Explanation:
Given: [tex]f(x, y) = \sin(x + 2y)[/tex] P(-2, -3)
The unit vector in the direction of [tex]\theta = 3\pi/4[/tex] is given by
[tex]\vec{\textbf{u}} = \left(-\dfrac{\sqrt{2}}{2}\right)\hat{\textbf{i}} + \left(\dfrac{\sqrt{2}}{2}\right)\hat{\textbf{j}}[/tex]

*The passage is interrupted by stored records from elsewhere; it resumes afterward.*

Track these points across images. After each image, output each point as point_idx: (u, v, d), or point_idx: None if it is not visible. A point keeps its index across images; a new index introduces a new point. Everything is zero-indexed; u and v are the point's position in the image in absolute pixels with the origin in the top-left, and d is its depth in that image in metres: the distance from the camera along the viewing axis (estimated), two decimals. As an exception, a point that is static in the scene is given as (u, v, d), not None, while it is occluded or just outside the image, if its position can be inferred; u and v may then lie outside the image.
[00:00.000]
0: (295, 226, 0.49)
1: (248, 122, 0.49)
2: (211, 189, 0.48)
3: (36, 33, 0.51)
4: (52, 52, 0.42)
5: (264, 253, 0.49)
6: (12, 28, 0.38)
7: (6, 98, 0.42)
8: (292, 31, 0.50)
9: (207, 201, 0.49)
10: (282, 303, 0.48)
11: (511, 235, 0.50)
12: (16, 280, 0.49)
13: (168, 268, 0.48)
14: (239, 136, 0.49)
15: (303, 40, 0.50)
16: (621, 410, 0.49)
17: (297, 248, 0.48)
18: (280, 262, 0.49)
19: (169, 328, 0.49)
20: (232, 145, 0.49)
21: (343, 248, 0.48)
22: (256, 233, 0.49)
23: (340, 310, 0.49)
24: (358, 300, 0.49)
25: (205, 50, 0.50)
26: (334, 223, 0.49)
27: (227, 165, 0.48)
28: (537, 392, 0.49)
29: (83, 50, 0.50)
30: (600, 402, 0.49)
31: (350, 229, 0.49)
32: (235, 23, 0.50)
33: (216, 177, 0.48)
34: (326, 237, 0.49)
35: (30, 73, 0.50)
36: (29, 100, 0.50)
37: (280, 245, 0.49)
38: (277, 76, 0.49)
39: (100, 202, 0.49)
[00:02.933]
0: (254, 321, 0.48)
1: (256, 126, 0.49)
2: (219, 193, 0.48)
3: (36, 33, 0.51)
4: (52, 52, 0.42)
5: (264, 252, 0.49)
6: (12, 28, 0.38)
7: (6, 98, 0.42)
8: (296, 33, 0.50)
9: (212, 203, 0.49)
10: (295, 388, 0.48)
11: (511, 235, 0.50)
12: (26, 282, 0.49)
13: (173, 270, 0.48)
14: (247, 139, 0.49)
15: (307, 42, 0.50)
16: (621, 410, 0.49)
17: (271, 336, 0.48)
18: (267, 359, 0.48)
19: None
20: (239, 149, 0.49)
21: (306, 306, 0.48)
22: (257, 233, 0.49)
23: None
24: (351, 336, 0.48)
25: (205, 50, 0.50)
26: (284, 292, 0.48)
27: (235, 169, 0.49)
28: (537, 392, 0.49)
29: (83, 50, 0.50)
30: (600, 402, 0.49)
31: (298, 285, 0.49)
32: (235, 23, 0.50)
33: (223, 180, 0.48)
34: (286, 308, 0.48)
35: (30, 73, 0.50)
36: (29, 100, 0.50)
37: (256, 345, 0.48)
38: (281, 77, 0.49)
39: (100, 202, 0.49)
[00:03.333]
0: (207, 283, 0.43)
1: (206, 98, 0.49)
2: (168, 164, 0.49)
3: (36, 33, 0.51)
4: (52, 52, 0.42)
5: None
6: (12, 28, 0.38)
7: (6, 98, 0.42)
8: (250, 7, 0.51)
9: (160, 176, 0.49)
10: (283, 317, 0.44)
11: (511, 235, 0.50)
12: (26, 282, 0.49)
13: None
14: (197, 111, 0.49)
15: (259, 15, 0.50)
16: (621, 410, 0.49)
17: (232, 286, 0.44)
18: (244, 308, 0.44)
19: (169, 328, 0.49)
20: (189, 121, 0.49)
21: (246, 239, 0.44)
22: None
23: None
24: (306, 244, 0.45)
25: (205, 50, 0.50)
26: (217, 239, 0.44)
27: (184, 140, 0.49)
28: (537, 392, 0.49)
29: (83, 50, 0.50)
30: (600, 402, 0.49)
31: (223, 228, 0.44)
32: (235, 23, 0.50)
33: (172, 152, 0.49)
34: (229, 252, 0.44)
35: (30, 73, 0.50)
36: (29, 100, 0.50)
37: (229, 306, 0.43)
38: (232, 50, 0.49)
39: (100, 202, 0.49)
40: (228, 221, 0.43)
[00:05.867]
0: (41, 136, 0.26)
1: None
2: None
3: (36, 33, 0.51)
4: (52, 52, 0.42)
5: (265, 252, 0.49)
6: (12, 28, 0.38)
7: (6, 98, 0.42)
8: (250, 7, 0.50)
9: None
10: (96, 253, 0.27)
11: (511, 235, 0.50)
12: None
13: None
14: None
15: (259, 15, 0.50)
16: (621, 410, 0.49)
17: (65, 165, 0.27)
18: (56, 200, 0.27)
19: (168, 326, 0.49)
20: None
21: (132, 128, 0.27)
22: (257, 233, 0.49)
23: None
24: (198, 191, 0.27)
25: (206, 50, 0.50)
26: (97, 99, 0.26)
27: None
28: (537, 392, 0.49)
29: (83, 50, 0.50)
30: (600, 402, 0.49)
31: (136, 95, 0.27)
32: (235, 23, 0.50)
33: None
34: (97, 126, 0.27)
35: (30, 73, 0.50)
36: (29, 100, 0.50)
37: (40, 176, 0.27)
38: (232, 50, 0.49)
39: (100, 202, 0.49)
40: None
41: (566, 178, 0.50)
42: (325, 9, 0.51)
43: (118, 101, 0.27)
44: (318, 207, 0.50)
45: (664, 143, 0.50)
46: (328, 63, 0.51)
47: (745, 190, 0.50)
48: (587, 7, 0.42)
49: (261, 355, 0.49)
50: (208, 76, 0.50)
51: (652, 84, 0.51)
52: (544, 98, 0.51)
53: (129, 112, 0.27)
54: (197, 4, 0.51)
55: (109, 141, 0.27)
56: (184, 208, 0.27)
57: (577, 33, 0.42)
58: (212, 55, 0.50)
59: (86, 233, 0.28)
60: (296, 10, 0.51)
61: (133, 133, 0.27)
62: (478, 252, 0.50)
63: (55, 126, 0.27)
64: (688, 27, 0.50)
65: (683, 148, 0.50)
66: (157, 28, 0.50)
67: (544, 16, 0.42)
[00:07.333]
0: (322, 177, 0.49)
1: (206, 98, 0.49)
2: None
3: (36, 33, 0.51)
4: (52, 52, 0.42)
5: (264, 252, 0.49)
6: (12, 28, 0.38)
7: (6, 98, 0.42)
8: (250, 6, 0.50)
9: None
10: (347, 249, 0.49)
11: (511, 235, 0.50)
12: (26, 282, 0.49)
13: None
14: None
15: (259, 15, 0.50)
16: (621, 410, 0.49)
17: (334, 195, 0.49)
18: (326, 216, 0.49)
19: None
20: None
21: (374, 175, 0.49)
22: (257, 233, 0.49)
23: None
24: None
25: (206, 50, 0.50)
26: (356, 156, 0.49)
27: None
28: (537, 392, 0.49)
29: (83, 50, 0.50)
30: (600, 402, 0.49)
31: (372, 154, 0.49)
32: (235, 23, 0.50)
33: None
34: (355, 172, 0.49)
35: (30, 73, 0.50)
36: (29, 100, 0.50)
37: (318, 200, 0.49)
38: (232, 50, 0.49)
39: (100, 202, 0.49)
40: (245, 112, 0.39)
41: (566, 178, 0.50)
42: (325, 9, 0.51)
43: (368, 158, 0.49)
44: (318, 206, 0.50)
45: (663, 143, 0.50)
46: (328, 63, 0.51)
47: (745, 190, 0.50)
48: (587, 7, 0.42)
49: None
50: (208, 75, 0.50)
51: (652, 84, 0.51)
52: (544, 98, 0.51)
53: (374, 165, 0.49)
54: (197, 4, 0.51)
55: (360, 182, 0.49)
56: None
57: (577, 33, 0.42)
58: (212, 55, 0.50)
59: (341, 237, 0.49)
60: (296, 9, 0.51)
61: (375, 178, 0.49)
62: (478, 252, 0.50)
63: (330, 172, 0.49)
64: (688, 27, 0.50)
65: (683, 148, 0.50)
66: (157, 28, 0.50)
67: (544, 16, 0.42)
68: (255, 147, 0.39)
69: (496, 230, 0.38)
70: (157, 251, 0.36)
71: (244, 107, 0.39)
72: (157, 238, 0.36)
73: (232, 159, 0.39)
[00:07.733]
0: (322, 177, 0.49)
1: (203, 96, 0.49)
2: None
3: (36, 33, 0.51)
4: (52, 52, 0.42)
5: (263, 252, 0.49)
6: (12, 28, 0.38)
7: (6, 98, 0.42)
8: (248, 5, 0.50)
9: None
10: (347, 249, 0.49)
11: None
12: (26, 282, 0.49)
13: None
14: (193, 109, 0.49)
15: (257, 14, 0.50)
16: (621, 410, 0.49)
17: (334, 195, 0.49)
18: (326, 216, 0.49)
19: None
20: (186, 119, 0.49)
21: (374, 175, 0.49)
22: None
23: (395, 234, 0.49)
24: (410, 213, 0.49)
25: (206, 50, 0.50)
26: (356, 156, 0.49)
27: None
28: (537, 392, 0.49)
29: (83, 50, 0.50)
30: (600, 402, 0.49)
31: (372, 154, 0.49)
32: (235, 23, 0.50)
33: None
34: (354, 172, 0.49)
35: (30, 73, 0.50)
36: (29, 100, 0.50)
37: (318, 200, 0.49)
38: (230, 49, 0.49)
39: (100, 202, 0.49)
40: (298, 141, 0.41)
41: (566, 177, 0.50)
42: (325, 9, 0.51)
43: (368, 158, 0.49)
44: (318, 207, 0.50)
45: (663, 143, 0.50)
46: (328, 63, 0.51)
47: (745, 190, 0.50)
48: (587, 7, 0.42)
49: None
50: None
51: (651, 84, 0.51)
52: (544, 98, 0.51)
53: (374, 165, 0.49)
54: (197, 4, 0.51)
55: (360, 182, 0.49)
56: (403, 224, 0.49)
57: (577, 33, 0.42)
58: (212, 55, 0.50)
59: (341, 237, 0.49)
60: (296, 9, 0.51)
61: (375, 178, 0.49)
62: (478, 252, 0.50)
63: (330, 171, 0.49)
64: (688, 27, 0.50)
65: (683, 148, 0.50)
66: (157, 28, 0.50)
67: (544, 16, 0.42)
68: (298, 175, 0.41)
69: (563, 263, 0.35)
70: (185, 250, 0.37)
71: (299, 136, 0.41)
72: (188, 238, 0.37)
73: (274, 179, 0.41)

The gradient of f(x, y) [tex]\nabla{f(x, y)}[/tex] is defined as
[tex]\nabla{f(x, y)} = \dfrac{\partial{f}}{\partial{x}}\hat{\textbf{i}} + \dfrac{\partial{f}}{\partial{y}}\hat{\textbf{j}}[/tex]
[tex]= \cos(x + 2y)\hat{\textbf{i}} + 2\cos(x+ 2y)\hat{\textbf{j}}[/tex]
so the gradient of f(x, y) at (-2,-3) is
[tex]\nabla{f(-2, -3)} = \cos(-8)\hat{\textbf{i}} + 2\cos(-8)\hat{\textbf{j}}[/tex]
Therefore, the directional derivative [tex]D_uf(x, y)[/tex] is
[tex]D_uf(x, y) = \nabla{f(x, y)}\cdot \vec{\textbf{u}}[/tex]
[tex]\:\:\:\:\:\:\:=\cos(-8)\left(-\frac{\sqrt{2}}{2}\right) + 2\cos(-8)\left(\frac{\sqrt{2}}{2}\right)[/tex]
[tex]\:\:\:\:\:\:\:\:=\cos(-8)\left(\frac{\sqrt{2}}{2}\right) = -0.103[/tex]
Note: the arguments of the cosines are in radian measure.